Tuliskan ulang tanpa perubahan bagian teks tentang surat ketetapan pajak, mulai dari "Jenis-Jenis Ketetapan Pajak" dan terus sampai "tidak seharusnya terutang.".

___ Kutipan dokumen ___

Fungsi Surat Ketetapan Pajak Surat ketetapan pajak berfungsi sebagai :
a)    Sarana untuk melakukan koreksi fiskal terhadap WP tertentu yang nyata-nyata atau berdasarkan hasil pemeriksaan tidak memenuhi kewajiban formal dan atau kewajiban materiil dalam memenuhi ketentuan perpajakan.
b)    Sarana untuk mengenakan sanksi administrasi perpajakan.
c)    Sarana administrasi untuk melakukan penagihan pajak.
d)    Sarana untuk mengembalikan kelebihan pajak dalam hal lebih bayar e.Sarana untuk memberitahukan jumlah pajak yang terutang.
Jenis-Jenis Ketetapan Pajak
a)    Surat Ketetapan Pajak Kurang Bayar (SKPKB) Adalah surat ketetapan pajak yang menentukan besarnya jumlah pokok pajak, jumlah kredit pajak, jumlah kekurangan pembayaran pokok pajak, besarnya sanksi administrasi dan jumlah yang masih harus dibayar.
b)    Surat Ketetapan Pajak Kurang Bayar Tambahan (SKPKBT) Adalah surat ketetapan pajak yang menentukan tambahan atas jumlah pajak yang telah ditetapkan sebelumnya.
c)    Surat Ketetapan Pajak Lebih Bayar (SKPLB) Adalah surat ketetapan pajak yang menentukan jumlah kelebihan pembayaran pajak karena jumlah kredit pajak lebih besar daripada pajak yang terutang atau tidak seharusnya terutang.
d)    Surat Ketetapan Pajak Nihil (SKPN) Adalah surat ketetapan pajak yang menentukan jumlah pokok pajak sama besarnya dengan jumlah kredit pajak atau pajak tidak terutang dan tidak ada kredit pajak.

___ Daftar yang ditampilkan ___

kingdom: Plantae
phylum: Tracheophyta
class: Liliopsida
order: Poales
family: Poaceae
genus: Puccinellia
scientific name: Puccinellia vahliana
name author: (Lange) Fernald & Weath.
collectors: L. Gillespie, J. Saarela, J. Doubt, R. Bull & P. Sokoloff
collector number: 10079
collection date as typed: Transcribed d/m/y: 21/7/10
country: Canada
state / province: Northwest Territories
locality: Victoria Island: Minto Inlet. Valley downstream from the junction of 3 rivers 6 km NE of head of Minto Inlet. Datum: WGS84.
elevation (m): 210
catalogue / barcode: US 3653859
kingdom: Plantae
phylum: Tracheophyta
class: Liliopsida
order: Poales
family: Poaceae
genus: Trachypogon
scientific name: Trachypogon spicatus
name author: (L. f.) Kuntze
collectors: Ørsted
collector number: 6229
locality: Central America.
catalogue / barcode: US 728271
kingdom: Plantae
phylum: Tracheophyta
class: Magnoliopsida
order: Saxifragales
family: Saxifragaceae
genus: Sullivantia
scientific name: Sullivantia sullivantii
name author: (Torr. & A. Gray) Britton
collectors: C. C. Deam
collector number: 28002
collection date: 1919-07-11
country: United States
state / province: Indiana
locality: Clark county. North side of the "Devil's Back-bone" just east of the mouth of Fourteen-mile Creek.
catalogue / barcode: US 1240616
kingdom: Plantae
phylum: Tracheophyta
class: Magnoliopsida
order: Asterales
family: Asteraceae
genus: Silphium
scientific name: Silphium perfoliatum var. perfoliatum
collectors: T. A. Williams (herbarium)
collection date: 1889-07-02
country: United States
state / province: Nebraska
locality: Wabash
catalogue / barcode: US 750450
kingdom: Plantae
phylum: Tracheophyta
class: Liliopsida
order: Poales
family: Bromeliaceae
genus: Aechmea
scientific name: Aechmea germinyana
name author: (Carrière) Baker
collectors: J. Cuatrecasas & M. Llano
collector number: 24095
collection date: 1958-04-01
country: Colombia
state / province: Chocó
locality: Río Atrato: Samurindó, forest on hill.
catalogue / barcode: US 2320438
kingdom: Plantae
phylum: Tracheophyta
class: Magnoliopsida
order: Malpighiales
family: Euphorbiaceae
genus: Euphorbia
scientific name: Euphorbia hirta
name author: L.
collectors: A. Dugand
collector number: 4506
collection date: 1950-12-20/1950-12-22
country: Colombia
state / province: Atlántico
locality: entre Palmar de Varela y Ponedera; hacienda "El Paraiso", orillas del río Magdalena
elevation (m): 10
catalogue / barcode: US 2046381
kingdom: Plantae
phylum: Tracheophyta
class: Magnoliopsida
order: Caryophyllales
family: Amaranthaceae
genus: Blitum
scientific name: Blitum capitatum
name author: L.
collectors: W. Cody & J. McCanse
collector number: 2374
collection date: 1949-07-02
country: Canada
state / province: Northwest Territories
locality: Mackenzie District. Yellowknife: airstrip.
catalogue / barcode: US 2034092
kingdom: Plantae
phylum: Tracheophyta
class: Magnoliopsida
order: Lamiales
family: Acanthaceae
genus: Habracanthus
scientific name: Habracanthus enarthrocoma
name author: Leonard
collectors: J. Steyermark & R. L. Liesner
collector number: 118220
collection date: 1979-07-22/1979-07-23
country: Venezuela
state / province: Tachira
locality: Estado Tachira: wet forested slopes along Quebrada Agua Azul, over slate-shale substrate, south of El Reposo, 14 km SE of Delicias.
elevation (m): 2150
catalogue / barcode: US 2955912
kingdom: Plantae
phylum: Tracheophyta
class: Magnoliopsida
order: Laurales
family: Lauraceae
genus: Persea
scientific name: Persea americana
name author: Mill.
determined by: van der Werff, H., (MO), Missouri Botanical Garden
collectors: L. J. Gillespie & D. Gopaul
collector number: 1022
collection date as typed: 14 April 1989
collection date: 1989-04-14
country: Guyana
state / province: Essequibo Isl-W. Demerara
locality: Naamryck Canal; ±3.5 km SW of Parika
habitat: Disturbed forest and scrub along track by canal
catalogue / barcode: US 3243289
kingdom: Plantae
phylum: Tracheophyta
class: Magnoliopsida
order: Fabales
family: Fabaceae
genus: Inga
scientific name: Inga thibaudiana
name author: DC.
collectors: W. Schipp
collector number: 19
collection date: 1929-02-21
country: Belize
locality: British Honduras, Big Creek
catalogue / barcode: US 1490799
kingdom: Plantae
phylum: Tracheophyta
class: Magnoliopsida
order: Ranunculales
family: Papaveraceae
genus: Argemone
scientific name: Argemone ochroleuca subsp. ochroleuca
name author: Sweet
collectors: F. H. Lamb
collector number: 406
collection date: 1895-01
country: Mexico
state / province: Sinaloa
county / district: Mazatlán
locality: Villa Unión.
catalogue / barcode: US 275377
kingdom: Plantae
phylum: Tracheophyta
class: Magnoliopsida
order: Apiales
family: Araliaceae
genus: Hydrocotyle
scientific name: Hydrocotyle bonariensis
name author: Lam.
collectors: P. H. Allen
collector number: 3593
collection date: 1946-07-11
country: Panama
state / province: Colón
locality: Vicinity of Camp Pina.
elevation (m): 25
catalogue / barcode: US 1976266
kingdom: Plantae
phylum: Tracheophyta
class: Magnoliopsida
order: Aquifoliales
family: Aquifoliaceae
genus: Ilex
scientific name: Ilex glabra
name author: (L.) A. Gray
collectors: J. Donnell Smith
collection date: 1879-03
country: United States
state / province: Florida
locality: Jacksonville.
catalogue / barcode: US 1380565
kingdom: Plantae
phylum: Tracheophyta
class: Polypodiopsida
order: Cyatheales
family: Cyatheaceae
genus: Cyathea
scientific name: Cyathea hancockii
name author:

___

* [Hasil]
Jenis-Jenis Ketetapan Pajak
a)    Surat Ketetapan Pajak Kurang Bayar (SKPKB) Adalah surat ketetapan pajak yang menentukan besarnya jumlah pokok pajak, jumlah kredit pajak, jumlah kekurangan pembayaran pokok pajak, besarnya sanksi administrasi dan jumlah yang masih harus dibayar.
b)    Surat Ketetapan Pajak Kurang Bayar Tambahan (SKPKBT) Adalah surat ketetapan pajak yang menentukan tambahan atas jumlah pajak yang telah ditetapkan sebelumnya.
c)    Surat Ketetapan Pajak Lebih Bayar (SKPLB) Adalah surat ketetapan pajak yang menentukan jumlah kelebihan pembayaran pajak karena jumlah kredit pajak lebih besar daripada pajak yang terutang atau tidak seharusnya terutang.